According to a new study published in JAMA, acupuncture – whether in the traditional needle or modern laser form – does not provide significant pain relief from chronic knee pain or improvement in knee function.
Traditional Chinese acupuncture involves inserting needles at specific points in the body, in the belief that doing so helps channel a “life force” known as Qi.
In modern Western acupuncture, it is believed that the needles stimulate nerves under the skin, producing pain-relieving endorphins. The treatment is now also offered in a non-penetrative form, where low-intensity lasers are applied to acupuncture points.
In scientific trials, the outcomes of participants receiving acupuncture are compared with the outcomes of participants receiving “sham acupuncture,” which usually involves the application of retractable, non-penetrating needles to points of the body not used in standard acupuncture.
Despite its increasing popularity as an alternative therapy, trials have shown that the evidence supporting acupuncture for relieving knee pain is mixed.
A 2006 study of 1,007 patients with knee pain found that although 53% of participants receiving acupuncture reported less pain and improved function at 26 weeks, so did 51% of the participants receiving sham acupuncture. Also, 29.1% of patients who received no acupuncture in that study reported less pain and better function.
In 2010, a study published in Arthritis Care & Research similarly found that needle acupuncture and sham acupuncture were about the same in terms of outcomes for patients with osteoarthritis of the knee.
In the new study, researchers from the University of Melbourne in Australia randomly assigned 282 chronic knee pain patients aged 50 years and older to either receive needle acupuncture, laser acupuncture, sham laser acupuncture or no acupuncture. In sham laser acupuncture, the laser is inactive, and neither the participants nor the acupuncturists in the trial knew when the laser acupuncture was sham or active.
After 12 weeks of treatment, the needle acupuncture group and sham acupuncture groups reported some improved physical function compared with the group who received no acupuncture. Participants receiving either needle or laser acupuncture also reported modest improvements in pain control. However, neither pain nor physical function were improved after 1 year.
In terms of knee pain and physical function, the researchers found no significant differences between acupuncture and sham laser acupuncture.
The researchers also found no significant differences in secondary outcomes – such as quality of life – between participants who had active or inactive acupuncture. The team did find that pain on walking improved in the needle acupuncture group at 12 weeks, but this was not maintained at the 1-year follow-up.
The authors think that a number of incidental factors may influence outcomes, including:
- Treatment setting
- Patient expectations and attitudes (such as optimism)

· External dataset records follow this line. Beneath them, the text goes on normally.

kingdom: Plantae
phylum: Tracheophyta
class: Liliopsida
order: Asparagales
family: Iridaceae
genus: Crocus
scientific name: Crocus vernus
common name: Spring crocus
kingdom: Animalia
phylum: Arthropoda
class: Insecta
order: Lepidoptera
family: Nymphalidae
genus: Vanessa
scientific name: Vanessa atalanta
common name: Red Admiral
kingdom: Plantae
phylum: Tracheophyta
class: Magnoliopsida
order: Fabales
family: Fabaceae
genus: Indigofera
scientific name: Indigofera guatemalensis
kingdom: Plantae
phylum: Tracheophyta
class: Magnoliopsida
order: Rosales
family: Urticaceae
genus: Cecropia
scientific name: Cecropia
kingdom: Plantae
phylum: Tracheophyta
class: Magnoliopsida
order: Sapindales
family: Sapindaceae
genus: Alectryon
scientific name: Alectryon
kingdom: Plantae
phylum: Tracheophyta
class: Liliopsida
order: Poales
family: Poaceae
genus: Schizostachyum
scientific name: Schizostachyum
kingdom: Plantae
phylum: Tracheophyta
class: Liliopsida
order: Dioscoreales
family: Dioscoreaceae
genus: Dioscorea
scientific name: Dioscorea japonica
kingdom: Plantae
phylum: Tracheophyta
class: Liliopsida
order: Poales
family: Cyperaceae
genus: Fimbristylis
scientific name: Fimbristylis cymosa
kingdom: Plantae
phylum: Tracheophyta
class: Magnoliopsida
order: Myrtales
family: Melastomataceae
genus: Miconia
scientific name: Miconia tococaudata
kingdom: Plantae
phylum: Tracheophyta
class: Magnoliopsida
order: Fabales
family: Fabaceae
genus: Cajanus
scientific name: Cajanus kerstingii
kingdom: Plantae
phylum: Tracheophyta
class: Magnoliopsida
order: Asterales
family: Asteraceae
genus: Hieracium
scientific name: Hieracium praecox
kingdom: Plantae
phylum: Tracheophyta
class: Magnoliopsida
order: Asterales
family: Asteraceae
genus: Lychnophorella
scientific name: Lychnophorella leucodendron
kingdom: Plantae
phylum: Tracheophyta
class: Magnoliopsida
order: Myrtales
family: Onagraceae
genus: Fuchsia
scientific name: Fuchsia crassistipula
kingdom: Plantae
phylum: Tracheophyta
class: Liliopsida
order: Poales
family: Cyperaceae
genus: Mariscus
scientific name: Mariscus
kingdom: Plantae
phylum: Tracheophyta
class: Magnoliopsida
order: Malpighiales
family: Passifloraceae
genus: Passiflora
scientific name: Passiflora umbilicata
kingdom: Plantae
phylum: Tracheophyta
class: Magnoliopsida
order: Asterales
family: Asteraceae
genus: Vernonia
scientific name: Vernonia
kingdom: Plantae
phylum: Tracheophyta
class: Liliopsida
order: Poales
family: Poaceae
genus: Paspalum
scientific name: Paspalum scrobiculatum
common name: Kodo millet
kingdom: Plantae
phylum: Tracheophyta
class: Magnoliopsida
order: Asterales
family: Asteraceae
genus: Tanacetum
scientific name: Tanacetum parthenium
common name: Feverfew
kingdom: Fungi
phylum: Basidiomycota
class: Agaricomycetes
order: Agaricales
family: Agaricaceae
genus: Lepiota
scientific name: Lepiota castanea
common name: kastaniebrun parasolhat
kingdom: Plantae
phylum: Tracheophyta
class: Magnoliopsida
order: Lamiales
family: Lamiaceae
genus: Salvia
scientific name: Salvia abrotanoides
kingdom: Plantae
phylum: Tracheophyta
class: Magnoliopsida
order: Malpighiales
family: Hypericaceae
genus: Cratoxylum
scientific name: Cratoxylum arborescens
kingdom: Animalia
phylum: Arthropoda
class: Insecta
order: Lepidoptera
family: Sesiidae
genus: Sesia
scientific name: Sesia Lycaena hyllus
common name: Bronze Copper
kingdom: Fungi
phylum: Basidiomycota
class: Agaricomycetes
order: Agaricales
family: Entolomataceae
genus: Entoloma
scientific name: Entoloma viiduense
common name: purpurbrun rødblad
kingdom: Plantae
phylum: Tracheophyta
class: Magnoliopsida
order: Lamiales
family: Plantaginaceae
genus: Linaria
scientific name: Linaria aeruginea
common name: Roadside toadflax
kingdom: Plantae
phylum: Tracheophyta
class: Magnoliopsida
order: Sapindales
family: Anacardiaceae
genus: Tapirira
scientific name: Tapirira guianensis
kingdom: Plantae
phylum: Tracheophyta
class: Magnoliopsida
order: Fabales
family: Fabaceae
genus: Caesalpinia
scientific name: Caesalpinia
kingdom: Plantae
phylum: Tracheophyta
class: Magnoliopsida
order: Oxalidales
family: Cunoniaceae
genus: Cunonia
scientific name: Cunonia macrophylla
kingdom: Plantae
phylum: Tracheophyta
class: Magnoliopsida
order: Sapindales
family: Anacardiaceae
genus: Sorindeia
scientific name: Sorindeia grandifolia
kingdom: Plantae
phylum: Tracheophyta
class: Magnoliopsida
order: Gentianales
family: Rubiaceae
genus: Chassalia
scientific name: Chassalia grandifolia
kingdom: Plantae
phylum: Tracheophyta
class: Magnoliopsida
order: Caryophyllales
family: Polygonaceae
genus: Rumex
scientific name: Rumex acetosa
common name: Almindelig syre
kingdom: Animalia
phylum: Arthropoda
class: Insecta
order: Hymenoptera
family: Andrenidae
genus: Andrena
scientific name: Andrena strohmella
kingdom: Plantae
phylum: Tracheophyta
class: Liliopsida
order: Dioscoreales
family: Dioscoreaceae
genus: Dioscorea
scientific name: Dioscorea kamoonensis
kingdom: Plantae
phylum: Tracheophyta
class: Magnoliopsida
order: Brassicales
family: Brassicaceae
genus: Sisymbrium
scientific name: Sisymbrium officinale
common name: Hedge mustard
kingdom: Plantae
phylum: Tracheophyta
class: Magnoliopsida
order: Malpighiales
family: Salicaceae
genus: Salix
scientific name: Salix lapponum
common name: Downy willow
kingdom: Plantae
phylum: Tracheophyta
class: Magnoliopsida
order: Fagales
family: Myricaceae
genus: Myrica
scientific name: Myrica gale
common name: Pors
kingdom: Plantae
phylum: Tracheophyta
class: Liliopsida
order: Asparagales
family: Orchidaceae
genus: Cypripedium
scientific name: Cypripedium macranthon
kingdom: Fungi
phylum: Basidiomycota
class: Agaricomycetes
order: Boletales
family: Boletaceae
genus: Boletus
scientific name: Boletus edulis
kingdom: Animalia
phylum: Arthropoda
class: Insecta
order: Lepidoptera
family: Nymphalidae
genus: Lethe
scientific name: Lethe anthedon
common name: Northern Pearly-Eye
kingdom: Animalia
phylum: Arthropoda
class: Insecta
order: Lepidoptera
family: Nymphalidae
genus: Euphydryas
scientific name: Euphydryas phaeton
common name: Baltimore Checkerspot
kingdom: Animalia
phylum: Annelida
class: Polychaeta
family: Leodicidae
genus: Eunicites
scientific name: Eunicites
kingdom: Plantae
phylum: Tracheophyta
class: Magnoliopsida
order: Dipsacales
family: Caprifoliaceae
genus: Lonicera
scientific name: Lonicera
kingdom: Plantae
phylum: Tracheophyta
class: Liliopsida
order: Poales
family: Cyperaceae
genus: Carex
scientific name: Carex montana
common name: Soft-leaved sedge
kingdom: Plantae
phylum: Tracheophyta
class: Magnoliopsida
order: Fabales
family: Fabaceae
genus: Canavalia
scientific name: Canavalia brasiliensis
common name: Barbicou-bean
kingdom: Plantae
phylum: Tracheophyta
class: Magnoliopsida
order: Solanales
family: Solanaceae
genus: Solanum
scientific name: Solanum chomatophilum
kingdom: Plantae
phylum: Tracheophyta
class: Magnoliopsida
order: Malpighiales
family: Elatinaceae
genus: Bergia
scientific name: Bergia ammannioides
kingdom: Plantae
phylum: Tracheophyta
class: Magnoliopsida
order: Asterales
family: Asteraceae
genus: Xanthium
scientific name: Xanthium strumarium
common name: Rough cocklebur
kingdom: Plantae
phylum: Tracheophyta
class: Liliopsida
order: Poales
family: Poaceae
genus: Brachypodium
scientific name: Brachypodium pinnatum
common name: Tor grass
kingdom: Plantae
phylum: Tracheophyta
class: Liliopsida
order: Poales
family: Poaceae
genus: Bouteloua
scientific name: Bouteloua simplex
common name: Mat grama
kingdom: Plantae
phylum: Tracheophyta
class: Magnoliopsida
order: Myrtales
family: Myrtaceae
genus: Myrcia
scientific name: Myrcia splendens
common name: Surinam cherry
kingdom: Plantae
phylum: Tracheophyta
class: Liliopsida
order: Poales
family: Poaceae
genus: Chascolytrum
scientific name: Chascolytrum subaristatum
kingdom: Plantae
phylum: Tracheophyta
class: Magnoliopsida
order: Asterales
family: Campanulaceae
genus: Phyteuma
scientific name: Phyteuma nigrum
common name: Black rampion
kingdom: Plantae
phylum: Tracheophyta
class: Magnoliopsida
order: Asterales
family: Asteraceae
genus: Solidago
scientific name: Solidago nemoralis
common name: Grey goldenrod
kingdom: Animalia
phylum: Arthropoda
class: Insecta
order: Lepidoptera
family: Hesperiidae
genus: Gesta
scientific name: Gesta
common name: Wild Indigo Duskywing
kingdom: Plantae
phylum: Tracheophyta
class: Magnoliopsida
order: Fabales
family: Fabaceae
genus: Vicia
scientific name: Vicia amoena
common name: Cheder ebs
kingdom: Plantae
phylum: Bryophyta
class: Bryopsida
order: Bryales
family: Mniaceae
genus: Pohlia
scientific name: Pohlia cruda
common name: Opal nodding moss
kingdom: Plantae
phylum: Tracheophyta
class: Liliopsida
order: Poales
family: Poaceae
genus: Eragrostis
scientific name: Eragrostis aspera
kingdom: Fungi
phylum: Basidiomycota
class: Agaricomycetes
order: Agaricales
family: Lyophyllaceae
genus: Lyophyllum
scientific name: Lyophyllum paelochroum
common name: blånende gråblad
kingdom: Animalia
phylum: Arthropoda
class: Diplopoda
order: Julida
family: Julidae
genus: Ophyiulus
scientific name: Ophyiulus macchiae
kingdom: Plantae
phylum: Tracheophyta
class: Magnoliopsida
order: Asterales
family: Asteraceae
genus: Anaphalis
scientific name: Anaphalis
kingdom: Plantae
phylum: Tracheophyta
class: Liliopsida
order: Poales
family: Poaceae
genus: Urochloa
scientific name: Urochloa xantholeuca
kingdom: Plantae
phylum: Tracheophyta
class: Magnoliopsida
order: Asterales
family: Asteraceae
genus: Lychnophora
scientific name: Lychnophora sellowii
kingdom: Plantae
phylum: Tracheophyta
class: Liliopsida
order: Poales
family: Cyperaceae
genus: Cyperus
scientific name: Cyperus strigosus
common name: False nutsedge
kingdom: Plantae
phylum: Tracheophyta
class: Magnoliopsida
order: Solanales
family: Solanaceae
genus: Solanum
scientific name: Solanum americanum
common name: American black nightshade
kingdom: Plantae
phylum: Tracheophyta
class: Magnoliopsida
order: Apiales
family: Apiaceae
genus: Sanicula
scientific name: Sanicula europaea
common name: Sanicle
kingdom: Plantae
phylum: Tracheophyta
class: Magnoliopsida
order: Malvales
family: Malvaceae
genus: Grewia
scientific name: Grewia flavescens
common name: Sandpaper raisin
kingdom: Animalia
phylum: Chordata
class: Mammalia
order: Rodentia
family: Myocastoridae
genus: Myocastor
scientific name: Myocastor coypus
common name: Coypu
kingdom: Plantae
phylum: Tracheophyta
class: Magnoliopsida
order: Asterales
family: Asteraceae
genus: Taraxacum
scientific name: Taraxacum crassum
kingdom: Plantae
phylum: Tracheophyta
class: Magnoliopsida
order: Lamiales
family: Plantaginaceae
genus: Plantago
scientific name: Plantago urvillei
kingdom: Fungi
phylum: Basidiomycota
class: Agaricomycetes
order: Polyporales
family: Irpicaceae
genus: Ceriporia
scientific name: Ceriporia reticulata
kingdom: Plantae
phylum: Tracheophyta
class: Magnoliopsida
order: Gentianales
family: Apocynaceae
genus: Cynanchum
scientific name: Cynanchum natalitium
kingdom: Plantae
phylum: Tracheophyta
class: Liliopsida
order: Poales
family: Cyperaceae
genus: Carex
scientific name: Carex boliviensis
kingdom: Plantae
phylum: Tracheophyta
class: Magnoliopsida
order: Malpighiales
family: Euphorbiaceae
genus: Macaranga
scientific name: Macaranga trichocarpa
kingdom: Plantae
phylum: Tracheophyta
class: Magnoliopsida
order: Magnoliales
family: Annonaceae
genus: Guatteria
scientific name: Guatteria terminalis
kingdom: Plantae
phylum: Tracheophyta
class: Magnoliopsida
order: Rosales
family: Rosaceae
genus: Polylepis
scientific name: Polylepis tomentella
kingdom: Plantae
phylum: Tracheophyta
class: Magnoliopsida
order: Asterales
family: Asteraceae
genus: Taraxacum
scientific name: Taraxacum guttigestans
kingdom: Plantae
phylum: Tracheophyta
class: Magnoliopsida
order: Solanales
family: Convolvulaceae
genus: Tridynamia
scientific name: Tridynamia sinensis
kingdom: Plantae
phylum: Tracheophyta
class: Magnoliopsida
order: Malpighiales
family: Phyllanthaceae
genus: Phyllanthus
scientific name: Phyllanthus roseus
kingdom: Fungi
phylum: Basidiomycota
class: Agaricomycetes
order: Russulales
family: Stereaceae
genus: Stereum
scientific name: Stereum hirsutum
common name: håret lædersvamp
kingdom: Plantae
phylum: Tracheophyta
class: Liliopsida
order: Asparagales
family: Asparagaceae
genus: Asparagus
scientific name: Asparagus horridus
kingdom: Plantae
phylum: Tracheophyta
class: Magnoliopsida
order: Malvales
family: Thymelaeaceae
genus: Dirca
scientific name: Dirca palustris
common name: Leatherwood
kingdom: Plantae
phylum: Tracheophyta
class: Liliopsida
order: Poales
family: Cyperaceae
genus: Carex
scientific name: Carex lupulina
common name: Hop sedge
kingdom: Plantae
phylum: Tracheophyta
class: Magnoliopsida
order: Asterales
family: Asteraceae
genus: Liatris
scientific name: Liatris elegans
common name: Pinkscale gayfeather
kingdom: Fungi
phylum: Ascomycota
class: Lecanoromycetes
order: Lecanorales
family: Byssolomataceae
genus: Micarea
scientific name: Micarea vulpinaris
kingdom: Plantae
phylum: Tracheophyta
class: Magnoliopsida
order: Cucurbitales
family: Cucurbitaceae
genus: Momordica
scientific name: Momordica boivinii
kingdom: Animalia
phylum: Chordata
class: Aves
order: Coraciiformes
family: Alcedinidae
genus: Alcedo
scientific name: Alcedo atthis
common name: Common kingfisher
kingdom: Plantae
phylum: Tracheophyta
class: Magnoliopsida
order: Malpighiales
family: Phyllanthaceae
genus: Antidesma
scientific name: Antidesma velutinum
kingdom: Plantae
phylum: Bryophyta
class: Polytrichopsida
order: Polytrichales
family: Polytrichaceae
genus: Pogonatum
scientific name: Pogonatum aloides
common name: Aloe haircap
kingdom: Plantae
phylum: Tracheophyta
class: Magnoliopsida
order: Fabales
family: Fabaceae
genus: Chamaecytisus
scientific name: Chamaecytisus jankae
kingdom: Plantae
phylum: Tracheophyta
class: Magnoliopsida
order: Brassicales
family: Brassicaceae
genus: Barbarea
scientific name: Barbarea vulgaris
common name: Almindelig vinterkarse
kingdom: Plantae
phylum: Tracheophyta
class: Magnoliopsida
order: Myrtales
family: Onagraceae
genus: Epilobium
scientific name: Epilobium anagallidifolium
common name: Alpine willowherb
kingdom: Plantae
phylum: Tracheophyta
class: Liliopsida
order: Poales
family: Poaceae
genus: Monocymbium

- Acupuncturist’s confidence in treatment
- Patient and acupuncturist interaction.
“In our study, benefits of acupuncture were exclusively attributed to incidental effects, given the lack of significant differences between active acupuncture and sham treatment. Continuous subjective measures, such as pain and self-reported physical function, as used in our study, are particularly subject to placebo responses.
In patients older than 50 years with moderate or severe chronic knee pain, neither laser nor needle acupuncture conferred benefit over sham for pain or function. Our findings do not support acupuncture for these patients.”